(TASK BRIEF) Exact copies of all the lines below are wanted, without a single picture.

(Saved data entries)
=== Begin Enclosure ===

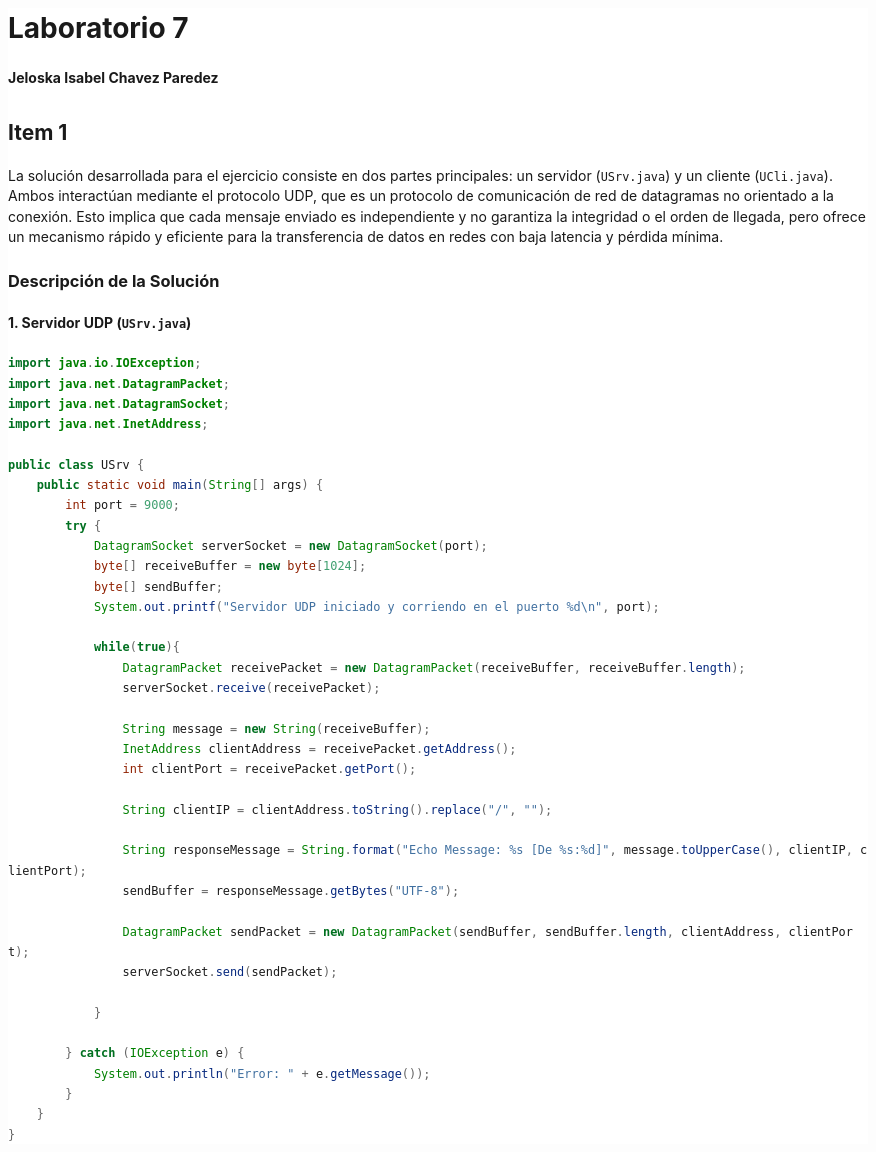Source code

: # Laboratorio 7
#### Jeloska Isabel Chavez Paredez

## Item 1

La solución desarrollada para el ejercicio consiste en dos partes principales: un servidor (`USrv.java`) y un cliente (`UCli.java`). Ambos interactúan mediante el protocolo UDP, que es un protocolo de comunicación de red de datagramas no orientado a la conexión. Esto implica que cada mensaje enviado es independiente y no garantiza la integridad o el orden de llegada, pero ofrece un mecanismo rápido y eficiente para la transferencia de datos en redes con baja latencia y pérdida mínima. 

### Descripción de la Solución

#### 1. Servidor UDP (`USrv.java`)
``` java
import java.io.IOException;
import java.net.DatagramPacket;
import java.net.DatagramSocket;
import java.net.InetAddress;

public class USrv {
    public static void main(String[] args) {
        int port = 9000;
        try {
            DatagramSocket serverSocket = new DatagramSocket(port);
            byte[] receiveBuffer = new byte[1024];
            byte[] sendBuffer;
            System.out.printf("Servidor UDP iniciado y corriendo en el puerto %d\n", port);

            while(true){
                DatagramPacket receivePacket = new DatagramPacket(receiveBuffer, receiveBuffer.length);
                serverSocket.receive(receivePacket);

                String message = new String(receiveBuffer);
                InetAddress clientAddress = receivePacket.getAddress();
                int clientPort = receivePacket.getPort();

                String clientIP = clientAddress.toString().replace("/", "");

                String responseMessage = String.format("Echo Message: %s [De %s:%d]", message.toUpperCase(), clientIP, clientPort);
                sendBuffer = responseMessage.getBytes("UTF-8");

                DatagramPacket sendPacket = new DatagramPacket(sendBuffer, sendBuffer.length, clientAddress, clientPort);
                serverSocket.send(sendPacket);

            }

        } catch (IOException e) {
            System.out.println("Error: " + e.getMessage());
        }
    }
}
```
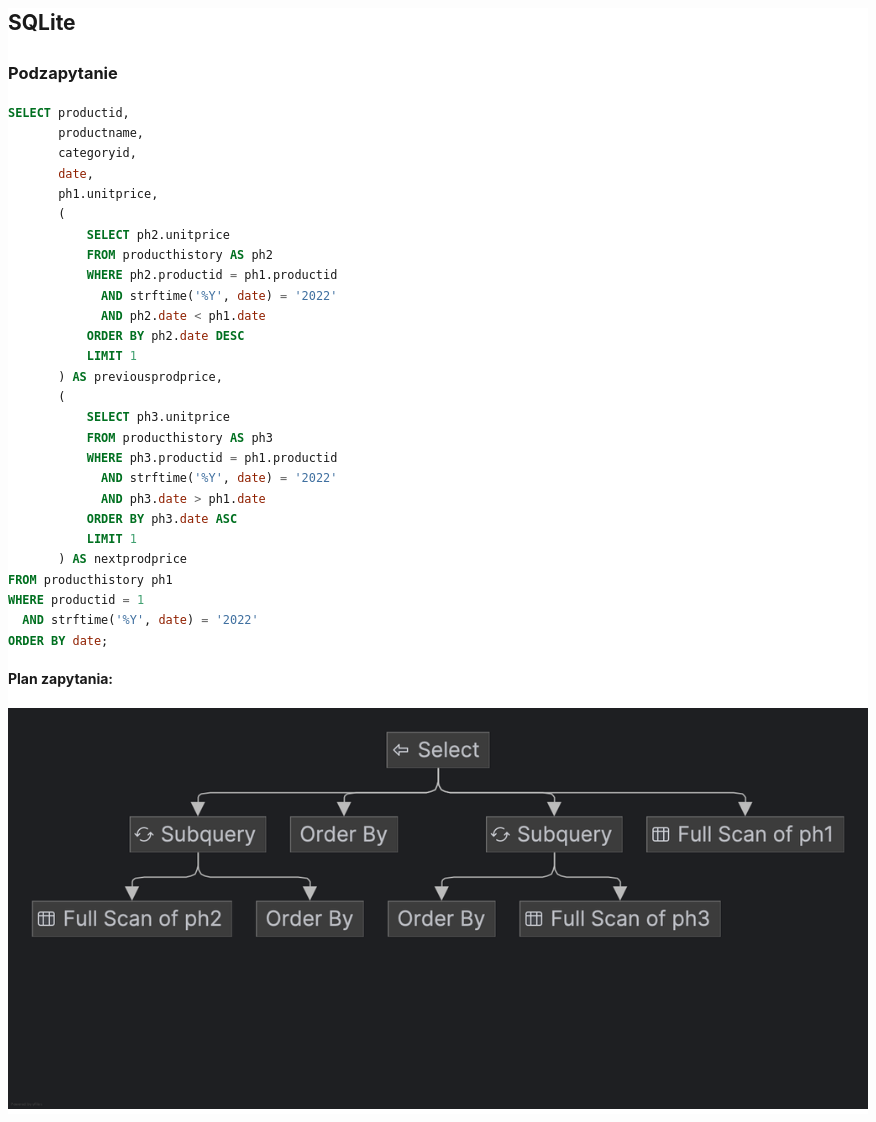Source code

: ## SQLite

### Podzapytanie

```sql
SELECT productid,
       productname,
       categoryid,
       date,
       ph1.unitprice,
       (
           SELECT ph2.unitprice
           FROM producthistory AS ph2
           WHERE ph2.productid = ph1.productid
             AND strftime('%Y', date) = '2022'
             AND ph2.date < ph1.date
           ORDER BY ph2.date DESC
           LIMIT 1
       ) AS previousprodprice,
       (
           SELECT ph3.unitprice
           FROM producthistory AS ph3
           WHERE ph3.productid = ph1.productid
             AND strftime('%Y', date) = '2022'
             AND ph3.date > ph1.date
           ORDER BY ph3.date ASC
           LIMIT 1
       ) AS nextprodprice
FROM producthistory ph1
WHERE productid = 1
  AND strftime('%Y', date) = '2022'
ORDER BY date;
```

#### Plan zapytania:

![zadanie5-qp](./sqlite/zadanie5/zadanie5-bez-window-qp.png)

=== End Enclosure ===

(YOUR RESPONSE)
Source code

: # Laboratorio 7
#### Jeloska Isabel Chavez Paredez

## Item 1

La solución desarrollada para el ejercicio consiste en dos partes principales: un servidor (`USrv.java`) y un cliente (`UCli.java`). Ambos interactúan mediante el protocolo UDP, que es un protocolo de comunicación de red de datagramas no orientado a la conexión. Esto implica que cada mensaje enviado es independiente y no garantiza la integridad o el orden de llegada, pero ofrece un mecanismo rápido y eficiente para la transferencia de datos en redes con baja latencia y pérdida mínima. 

### Descripción de la Solución

#### 1. Servidor UDP (`USrv.java`)
``` java
import java.io.IOException;
import java.net.DatagramPacket;
import java.net.DatagramSocket;
import java.net.InetAddress;

public class USrv {
    public static void main(String[] args) {
        int port = 9000;
        try {
            DatagramSocket serverSocket = new DatagramSocket(port);
            byte[] receiveBuffer = new byte[1024];
            byte[] sendBuffer;
            System.out.printf("Servidor UDP iniciado y corriendo en el puerto %d\n", port);

            while(true){
                DatagramPacket receivePacket = new DatagramPacket(receiveBuffer, receiveBuffer.length);
                serverSocket.receive(receivePacket);

                String message = new String(receiveBuffer);
                InetAddress clientAddress = receivePacket.getAddress();
                int clientPort = receivePacket.getPort();

                String clientIP = clientAddress.toString().replace("/", "");

                String responseMessage = String.format("Echo Message: %s [De %s:%d]", message.toUpperCase(), clientIP, clientPort);
                sendBuffer = responseMessage.getBytes("UTF-8");

                DatagramPacket sendPacket = new DatagramPacket(sendBuffer, sendBuffer.length, clientAddress, clientPort);
                serverSocket.send(sendPacket);

            }

        } catch (IOException e) {
            System.out.println("Error: " + e.getMessage());
        }
    }
}
```
Source code

: ## SQLite

### Podzapytanie

```sql
SELECT productid,
       productname,
       categoryid,
       date,
       ph1.unitprice,
       (
           SELECT ph2.unitprice
           FROM producthistory AS ph2
           WHERE ph2.productid = ph1.productid
             AND strftime('%Y', date) = '2022'
             AND ph2.date < ph1.date
           ORDER BY ph2.date DESC
           LIMIT 1
       ) AS previousprodprice,
       (
           SELECT ph3.unitprice
           FROM producthistory AS ph3
           WHERE ph3.productid = ph1.productid
             AND strftime('%Y', date) = '2022'
             AND ph3.date > ph1.date
           ORDER BY ph3.date ASC
           LIMIT 1
       ) AS nextprodprice
FROM producthistory ph1
WHERE productid = 1
  AND strftime('%Y', date) = '2022'
ORDER BY date;
```

#### Plan zapytania:

![zadanie5-qp](./sqlite/zadanie5/zadanie5-bez-window-qp.png)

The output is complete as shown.